Exercise directions :: Copy the material below line for line, keeping every character unchanged.

------------------------------------------------

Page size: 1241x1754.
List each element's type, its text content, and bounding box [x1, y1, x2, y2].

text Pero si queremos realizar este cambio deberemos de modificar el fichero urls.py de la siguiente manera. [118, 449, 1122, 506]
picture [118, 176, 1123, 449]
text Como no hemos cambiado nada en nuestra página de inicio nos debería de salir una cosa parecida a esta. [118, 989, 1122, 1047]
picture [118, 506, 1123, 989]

------------------------------------------------

The result ::
Page size: 1241x1754.
List each element's type, its text content, and bounding box [x1, y1, x2, y2].

text Pero si queremos realizar este cambio deberemos de modificar el fichero urls.py de la siguiente manera. [118, 449, 1122, 506]
picture [118, 176, 1123, 449]
text Como no hemos cambiado nada en nuestra página de inicio nos debería de salir una cosa parecida a esta. [118, 989, 1122, 1047]
picture [118, 506, 1123, 989]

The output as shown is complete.